**Texto**
★ ★ ★ ★

CF/88, art. 5o, XXV - no caso de iminente perigo público, a autoridade competente poderá usar de propriedade particular, assegurada ao proprietário indenização ulterior, se houver dano; *requisição administrativa.

Espero ter contribuído.

Requisição administrativa:

Palavras-chave: iminente perigo, emergência pública...

Em caso de iminente perigo, o Estado poderá intervir na propriedade privada, incidindo sobre bens imóveis, móveis e serviços. O ato é autoexecutável e não depende de autorização judicial. Em regra, não haverá indenização, mas apenas se houver dano efetivo. A requisição afeta o caráter exclusivo da propriedade, porque o Estado utilizará junto com o proprietário.

Exemplo: uso de galpão particular para socorrer desabrigados em enchentes; uso de leitos, equipamentos e insumos privados para garantir a prestação de serviços de saúde na Pandemia de COVID-19, ante a escassez no setor público (emergência sanitária).

Fonte: Ciclos.

★ ★ ★ ★

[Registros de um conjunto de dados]

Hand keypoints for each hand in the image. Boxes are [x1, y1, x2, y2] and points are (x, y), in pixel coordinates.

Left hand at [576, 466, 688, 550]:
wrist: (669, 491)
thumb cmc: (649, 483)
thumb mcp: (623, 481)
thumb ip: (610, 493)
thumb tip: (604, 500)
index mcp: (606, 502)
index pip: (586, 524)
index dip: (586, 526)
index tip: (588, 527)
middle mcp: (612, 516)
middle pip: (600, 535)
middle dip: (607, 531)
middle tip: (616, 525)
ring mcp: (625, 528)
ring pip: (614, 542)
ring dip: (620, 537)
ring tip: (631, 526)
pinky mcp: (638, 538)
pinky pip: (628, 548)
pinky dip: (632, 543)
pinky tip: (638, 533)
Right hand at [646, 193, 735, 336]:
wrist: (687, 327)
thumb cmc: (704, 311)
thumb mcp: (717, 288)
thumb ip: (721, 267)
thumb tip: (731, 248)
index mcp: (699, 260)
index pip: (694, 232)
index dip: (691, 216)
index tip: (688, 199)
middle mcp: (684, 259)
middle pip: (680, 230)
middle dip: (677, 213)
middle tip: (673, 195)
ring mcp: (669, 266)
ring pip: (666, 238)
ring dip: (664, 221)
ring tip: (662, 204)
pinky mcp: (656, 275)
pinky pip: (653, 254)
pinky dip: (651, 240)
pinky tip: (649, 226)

★ ★ ★ ★

**Exercícios propostos**
A: Responda, com base no texto sobre requisição administrativa:
(i) Qual artigo e inciso da CF/88 são citados no início?
(ii) O ato de requisição depende de autorização judicial?
(iii) No exemplo da pandemia de COVID-19, que recursos privados são usados?
B: Segundo o texto sobre requisição administrativa, sobre o que incide a intervenção do Estado na propriedade privada? Cite todos os itens.

**Respostas dos exercícios**
A:
(i) Art. 5o, inciso XXV.
(ii) Não. O ato é autoexecutável.
(iii) Leitos, equipamentos e insumos privados.

B: Bens imóveis, bens móveis e serviços.